What the task requires>
Print the data below exactly, but only the lines from the one containing "is a micrograph" down to the one containing "photomicrograph is of", inclusive.

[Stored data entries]
[Start of section]

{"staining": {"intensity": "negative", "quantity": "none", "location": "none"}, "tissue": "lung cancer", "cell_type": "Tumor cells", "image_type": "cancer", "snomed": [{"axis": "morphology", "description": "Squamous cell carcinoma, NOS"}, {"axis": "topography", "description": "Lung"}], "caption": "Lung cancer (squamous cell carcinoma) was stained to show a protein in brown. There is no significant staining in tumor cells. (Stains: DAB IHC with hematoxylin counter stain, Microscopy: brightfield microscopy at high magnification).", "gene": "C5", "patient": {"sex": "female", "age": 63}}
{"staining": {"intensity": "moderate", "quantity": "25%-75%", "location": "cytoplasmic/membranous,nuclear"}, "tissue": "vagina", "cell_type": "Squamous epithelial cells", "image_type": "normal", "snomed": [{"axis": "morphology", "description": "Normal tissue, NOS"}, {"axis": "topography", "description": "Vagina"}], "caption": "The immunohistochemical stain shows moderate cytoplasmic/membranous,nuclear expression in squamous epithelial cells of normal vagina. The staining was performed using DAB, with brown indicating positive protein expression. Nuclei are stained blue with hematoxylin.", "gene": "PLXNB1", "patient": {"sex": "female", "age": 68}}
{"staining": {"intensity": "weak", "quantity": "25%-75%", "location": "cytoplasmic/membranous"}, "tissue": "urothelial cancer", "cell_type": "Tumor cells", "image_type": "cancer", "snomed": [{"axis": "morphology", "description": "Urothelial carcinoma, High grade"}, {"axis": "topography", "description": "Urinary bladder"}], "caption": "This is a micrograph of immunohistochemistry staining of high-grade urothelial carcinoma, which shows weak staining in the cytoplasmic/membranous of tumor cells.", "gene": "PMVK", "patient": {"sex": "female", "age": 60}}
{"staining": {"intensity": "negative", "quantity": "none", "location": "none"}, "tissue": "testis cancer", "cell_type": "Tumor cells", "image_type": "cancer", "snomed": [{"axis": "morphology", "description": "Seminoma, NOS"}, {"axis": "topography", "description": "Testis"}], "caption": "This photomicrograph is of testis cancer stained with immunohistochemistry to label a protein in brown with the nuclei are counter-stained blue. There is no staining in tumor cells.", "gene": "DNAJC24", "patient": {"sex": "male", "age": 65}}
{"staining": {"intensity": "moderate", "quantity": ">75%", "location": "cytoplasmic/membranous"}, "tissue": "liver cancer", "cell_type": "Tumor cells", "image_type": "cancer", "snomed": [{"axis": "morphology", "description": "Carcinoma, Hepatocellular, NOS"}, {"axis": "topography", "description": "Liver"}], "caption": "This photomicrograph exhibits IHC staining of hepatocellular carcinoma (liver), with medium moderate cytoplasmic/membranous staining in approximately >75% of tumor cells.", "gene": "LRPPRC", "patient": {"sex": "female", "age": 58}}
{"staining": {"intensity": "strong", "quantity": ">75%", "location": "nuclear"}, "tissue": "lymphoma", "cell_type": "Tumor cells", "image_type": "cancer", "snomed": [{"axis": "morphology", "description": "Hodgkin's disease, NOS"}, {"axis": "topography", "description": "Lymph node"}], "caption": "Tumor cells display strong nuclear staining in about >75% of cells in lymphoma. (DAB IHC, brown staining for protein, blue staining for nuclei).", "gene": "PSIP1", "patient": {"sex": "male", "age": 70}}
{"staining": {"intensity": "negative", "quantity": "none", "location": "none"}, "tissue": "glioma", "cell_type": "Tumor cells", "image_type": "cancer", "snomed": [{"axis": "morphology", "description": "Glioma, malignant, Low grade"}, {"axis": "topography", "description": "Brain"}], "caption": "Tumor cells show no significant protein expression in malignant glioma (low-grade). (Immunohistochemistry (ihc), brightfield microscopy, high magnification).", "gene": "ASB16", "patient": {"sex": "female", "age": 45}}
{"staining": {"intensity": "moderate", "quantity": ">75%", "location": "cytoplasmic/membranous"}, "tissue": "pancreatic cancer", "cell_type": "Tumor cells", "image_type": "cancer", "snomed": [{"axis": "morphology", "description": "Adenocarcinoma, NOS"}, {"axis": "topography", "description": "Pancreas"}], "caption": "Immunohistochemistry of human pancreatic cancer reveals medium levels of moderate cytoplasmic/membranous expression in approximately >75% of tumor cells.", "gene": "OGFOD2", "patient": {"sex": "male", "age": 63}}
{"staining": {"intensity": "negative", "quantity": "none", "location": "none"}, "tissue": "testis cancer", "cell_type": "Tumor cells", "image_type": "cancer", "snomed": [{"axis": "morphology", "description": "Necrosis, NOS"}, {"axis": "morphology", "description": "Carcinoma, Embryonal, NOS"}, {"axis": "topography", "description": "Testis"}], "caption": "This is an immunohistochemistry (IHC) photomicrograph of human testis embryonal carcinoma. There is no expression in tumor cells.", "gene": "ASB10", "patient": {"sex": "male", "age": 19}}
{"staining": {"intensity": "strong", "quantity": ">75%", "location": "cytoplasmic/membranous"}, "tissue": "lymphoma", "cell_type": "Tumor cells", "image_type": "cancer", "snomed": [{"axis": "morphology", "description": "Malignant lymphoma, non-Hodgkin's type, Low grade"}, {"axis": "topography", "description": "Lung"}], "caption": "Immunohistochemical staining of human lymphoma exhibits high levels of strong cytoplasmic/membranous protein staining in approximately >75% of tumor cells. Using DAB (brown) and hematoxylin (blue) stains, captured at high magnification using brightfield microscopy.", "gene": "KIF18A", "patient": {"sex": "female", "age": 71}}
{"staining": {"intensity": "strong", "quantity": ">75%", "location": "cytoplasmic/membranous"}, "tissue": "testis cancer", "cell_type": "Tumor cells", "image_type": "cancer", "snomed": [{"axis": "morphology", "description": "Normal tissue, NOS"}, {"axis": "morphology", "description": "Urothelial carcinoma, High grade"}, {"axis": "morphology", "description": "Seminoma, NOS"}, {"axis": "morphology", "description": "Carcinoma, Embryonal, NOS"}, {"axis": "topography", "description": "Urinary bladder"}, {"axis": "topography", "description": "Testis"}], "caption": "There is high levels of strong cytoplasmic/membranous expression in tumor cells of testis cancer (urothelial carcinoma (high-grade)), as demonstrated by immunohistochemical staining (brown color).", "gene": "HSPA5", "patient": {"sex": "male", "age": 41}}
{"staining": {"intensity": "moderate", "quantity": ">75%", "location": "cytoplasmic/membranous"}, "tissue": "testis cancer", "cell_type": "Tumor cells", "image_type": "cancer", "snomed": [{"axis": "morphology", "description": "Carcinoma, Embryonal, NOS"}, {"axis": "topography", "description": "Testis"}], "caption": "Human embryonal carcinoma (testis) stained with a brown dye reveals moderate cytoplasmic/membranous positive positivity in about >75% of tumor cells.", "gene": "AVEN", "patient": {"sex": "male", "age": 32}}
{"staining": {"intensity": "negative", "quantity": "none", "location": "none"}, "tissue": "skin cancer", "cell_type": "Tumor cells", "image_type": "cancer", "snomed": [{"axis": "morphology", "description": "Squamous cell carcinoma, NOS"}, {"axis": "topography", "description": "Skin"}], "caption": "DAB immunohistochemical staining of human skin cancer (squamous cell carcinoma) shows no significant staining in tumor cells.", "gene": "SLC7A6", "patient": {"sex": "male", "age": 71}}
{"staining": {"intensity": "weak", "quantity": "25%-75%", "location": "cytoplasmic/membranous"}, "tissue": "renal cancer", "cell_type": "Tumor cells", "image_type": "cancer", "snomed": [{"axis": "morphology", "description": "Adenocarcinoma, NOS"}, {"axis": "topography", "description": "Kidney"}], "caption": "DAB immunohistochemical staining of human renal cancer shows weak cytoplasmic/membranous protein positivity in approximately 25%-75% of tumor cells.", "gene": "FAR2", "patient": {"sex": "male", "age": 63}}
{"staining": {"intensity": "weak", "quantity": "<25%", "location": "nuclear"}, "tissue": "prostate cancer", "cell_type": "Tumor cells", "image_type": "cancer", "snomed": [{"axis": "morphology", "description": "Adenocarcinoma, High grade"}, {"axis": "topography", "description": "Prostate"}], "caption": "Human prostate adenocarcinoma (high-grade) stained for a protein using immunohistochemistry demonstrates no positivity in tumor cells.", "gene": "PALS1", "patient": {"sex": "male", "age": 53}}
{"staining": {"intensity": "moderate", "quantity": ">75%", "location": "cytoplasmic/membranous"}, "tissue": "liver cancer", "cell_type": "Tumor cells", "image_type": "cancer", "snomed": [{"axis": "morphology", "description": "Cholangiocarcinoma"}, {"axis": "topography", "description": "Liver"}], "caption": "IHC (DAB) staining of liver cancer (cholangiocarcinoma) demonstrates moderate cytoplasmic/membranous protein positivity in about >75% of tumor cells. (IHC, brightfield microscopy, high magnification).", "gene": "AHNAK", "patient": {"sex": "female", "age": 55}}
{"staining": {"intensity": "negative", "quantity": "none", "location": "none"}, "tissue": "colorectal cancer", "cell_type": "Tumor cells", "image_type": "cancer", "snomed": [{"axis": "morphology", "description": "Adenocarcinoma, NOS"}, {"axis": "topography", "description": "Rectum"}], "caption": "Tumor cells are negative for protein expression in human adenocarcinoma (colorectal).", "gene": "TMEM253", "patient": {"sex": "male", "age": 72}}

[End of section]

Result of the task>
{"staining": {"intensity": "weak", "quantity": "25%-75%", "location": "cytoplasmic/membranous"}, "tissue": "urothelial cancer", "cell_type": "Tumor cells", "image_type": "cancer", "snomed": [{"axis": "morphology", "description": "Urothelial carcinoma, High grade"}, {"axis": "topography", "description": "Urinary bladder"}], "caption": "This is a micrograph of immunohistochemistry staining of high-grade urothelial carcinoma, which shows weak staining in the cytoplasmic/membranous of tumor cells.", "gene": "PMVK", "patient": {"sex": "female", "age": 60}}
{"staining": {"intensity": "negative", "quantity": "none", "location": "none"}, "tissue": "testis cancer", "cell_type": "Tumor cells", "image_type": "cancer", "snomed": [{"axis": "morphology", "description": "Seminoma, NOS"}, {"axis": "topography", "description": "Testis"}], "caption": "This photomicrograph is of testis cancer stained with immunohistochemistry to label a protein in brown with the nuclei are counter-stained blue. There is no staining in tumor cells.", "gene": "DNAJC24", "patient": {"sex": "male", "age": 65}}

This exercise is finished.